Recorded information:
◇ ◇ ◇ ◇
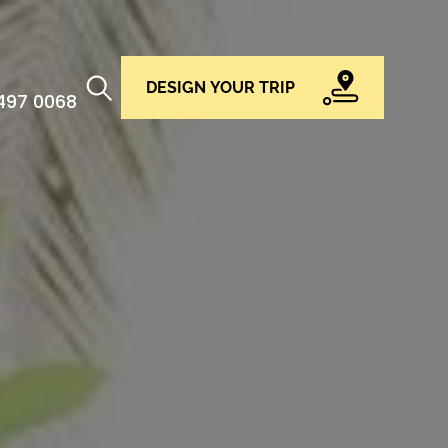
DESIGN YOUR TRIP
 497 0068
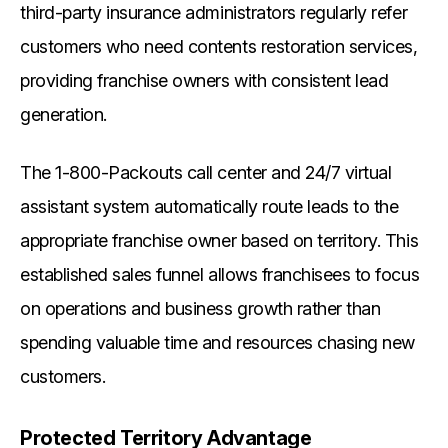
third-party insurance administrators regularly refer
customers who need contents restoration services,
providing franchise owners with consistent lead
generation.
The 1-800-Packouts call center and 24/7 virtual
assistant system automatically route leads to the
appropriate franchise owner based on territory. This
established sales funnel allows franchisees to focus
on operations and business growth rather than
spending valuable time and resources chasing new
customers.
Protected Territory Advantage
◇ ◇ ◇ ◇
The problem: Update the lines above by replacing "customers" with "clients" wherever it occurs, keeping every other word unchanged. Leave the pictures out of your answer.

Solution to the problem:
DESIGN YOUR TRIP
 497 0068
third-party insurance administrators regularly refer
clients who need contents restoration services,
providing franchise owners with consistent lead
generation.
The 1-800-Packouts call center and 24/7 virtual
assistant system automatically route leads to the
appropriate franchise owner based on territory. This
established sales funnel allows franchisees to focus
on operations and business growth rather than
spending valuable time and resources chasing new
clients.
Protected Territory Advantage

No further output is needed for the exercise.